Nell’ordinanza n. 14958/2021, commette reato di violenza o minaccia ai danni di un pubblico ufficiale il soggetto che utilizzando un linguaggio intimidatorio punta a condizionare un insegnante al fine di influenzarne il giudizio nei confronti di un alunno.

La vicenda giudiziale

In primo grado veniva condannato l’imputato per il reato di cui all’art. 336 c.p. “Violenza o minaccia a un pubblico ufficiale” che postula: “1. Chiunque usa violenza o minaccia a un pubblico ufficiale o ad un incaricato di un pubblico servizio, per costringerlo a fare un atto contrario ai propri doveri, o ad omettere un atto dell’ufficio o del servizio, è punito con la reclusione da sei mesi a cinque anni. 2. La pena è della reclusione fino a tre anni, se il fatto è commesso per costringere alcuna delle persone anzidette a compiere un atto del proprio ufficio o servizio, o per influire, comunque, su di essa.”. L’imputato è così condannato a sei mesi di reclusione.
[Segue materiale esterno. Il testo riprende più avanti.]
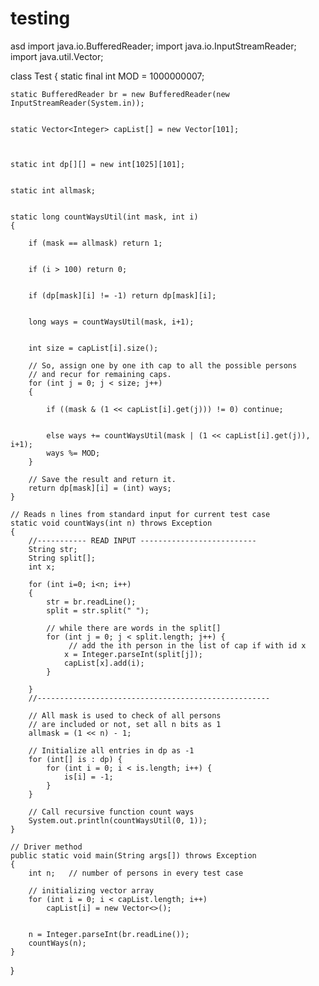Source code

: # testing
asd
import java.io.BufferedReader; 
import java.io.InputStreamReader; 
import java.util.Vector; 
  
class Test 
{ 
    static final int MOD = 1000000007;
      
  
    static BufferedReader br = new BufferedReader(new InputStreamReader(System.in)); 
      
    
    static Vector<Integer> capList[] = new Vector[101]; 
      
       
    
    static int dp[][] = new int[1025][101]; 
       
    
    static int allmask; 
       
    
    static long countWaysUtil(int mask, int i) 
    { 
        
        if (mask == allmask) return 1; 
       
       
        if (i > 100) return 0; 
       
       
        if (dp[mask][i] != -1) return dp[mask][i]; 
       
        
        long ways = countWaysUtil(mask, i+1); 
       
        
        int size = capList[i].size(); 
       
        // So, assign one by one ith cap to all the possible persons 
        // and recur for remaining caps. 
        for (int j = 0; j < size; j++) 
        { 
            
            if ((mask & (1 << capList[i].get(j))) != 0) continue; 
       
           
            else ways += countWaysUtil(mask | (1 << capList[i].get(j)), i+1); 
            ways %= MOD; 
        } 
       
        // Save the result and return it. 
        return dp[mask][i] = (int) ways; 
    } 
       
    // Reads n lines from standard input for current test case 
    static void countWays(int n) throws Exception 
    { 
        //----------- READ INPUT -------------------------- 
        String str; 
        String split[]; 
        int x; 
                
        for (int i=0; i<n; i++) 
        { 
            str = br.readLine(); 
            split = str.split(" "); 
            
            // while there are words in the split[] 
            for (int j = 0; j < split.length; j++) { 
                 // add the ith person in the list of cap if with id x 
                x = Integer.parseInt(split[j]); 
                capList[x].add(i); 
            } 
            
        } 
        //---------------------------------------------------- 
       
        // All mask is used to check of all persons 
        // are included or not, set all n bits as 1 
        allmask = (1 << n) - 1; 
       
        // Initialize all entries in dp as -1 
        for (int[] is : dp) { 
            for (int i = 0; i < is.length; i++) { 
                is[i] = -1; 
            } 
        } 
       
        // Call recursive function count ways 
        System.out.println(countWaysUtil(0, 1)); 
    } 
  
    // Driver method 
    public static void main(String args[]) throws Exception 
    { 
        int n;   // number of persons in every test case 
          
        // initializing vector array 
        for (int i = 0; i < capList.length; i++) 
            capList[i] = new Vector<>(); 
          
          
        n = Integer.parseInt(br.readLine()); 
        countWays(n); 
    } 
}
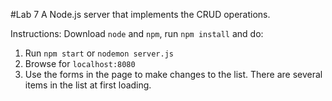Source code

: #Lab 7
A Node.js server that implements the CRUD operations.

Instructions:
Download `node` and `npm`, run `npm install` and do:
1) Run `npm start` or `nodemon server.js`
2) Browse for `localhost:8080`
3) Use the forms in the page to make changes to the list. There are several items in the list at first loading.
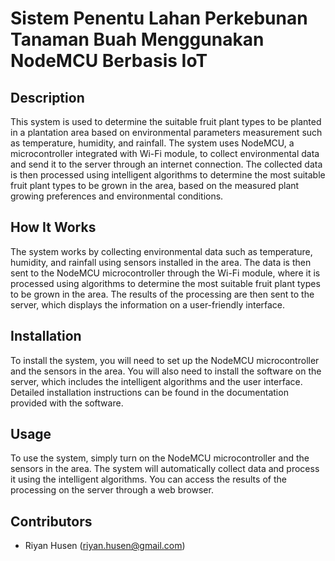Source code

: # Sistem Penentu Lahan Perkebunan Tanaman Buah Menggunakan NodeMCU Berbasis IoT

## Description

This system is used to determine the suitable fruit plant types to be planted in a plantation area based on environmental parameters measurement such as temperature, humidity, and rainfall. The system uses NodeMCU, a microcontroller integrated with Wi-Fi module, to collect environmental data and send it to the server through an internet connection. The collected data is then processed using intelligent algorithms to determine the most suitable fruit plant types to be grown in the area, based on the measured plant growing preferences and environmental conditions.

## How It Works

The system works by collecting environmental data such as temperature, humidity, and rainfall using sensors installed in the area. The data is then sent to the NodeMCU microcontroller through the Wi-Fi module, where it is processed using algorithms to determine the most suitable fruit plant types to be grown in the area. The results of the processing are then sent to the server, which displays the information on a user-friendly interface.

## Installation

To install the system, you will need to set up the NodeMCU microcontroller and the sensors in the area. You will also need to install the software on the server, which includes the intelligent algorithms and the user interface. Detailed installation instructions can be found in the documentation provided with the software.

## Usage

To use the system, simply turn on the NodeMCU microcontroller and the sensors in the area. The system will automatically collect data and process it using the intelligent algorithms. You can access the results of the processing on the server through a web browser.

## Contributors

- Riyan Husen (riyan.husen@gmail.com)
In sede di impugnazione veniva confermata la sentenza.

Ricorso in Cassazione

L’imputato ricorre alla Suprema Corte presentando le seguenti doglianze:

  1. Viene lamentata la motivazione che viene definita lacunosa.
  2. Il giudice nel caso di specie avrebbe dovuto applicare il trattamento sanzionatorio nella misura minima.
  3. La motivazione non risulterebbe esaustiva in relazione alle ragioni per le quali sono state negate le attenuanti generiche.

I giudici di merito avevano accolto come attendibili le dichiarazioni della persona offesa e dei testimoni che hanno potuto riferire le frasi minatorie indirizzate all’insegnante e così ripeterle, individuandone bene il fine: ovvero influenzare e pilotare il voto dello stesso ad un alunno.
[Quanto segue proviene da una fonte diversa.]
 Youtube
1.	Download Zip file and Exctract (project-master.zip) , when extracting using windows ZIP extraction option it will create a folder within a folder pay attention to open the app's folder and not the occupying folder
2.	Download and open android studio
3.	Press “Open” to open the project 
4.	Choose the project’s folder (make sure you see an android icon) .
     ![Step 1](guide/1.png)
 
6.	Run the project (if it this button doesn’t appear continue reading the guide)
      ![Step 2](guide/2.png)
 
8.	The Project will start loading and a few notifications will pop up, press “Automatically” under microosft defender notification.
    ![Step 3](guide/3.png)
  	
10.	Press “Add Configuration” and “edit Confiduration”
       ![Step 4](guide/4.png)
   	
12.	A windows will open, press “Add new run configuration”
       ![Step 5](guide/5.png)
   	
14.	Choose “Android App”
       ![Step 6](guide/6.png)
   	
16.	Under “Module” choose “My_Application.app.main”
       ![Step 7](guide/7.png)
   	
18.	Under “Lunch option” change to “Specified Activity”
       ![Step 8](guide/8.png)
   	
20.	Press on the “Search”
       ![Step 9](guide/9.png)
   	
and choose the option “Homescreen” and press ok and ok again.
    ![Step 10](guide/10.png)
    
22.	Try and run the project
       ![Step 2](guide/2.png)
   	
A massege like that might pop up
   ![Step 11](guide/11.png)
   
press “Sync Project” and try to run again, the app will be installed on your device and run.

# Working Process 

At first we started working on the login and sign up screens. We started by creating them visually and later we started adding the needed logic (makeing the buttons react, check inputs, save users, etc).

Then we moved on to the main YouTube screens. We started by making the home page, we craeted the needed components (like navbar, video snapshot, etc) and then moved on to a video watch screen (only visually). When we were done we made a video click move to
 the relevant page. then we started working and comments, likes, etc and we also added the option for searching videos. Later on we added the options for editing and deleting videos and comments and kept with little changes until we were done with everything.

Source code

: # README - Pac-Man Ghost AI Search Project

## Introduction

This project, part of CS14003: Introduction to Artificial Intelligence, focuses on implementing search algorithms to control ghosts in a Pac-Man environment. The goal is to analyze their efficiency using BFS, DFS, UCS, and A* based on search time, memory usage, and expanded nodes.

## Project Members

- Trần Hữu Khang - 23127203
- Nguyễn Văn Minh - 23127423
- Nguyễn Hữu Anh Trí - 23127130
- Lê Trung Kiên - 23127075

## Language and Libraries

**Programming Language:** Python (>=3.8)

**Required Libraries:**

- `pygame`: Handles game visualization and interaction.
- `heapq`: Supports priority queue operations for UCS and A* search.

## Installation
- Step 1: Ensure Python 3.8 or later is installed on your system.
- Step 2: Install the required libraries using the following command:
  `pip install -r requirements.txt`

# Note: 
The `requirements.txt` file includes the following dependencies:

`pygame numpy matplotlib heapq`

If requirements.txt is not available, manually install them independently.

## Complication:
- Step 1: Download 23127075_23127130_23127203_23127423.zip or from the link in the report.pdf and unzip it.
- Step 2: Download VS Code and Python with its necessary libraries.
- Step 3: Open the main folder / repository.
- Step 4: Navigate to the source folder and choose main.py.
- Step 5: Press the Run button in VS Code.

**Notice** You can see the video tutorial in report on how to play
Le minacce all’insegnante sono reato

La Cassazione pertanto respinge il ricorso dichiarandolo inammissibile perché finalizzato a ottenere una diversa lettura delle fonti di prova, che sono alla base di una motivazione resa in merito e che è ritenuta dagli Ermellini lineare, coerente, chiara e logica.

Corretto poi il mancato riconoscimento delle attenuanti generiche, alla luce dei precedenti dell’imputato, non potendo così in alcun modo applicare un trattamento sanzionatorio in misura minima.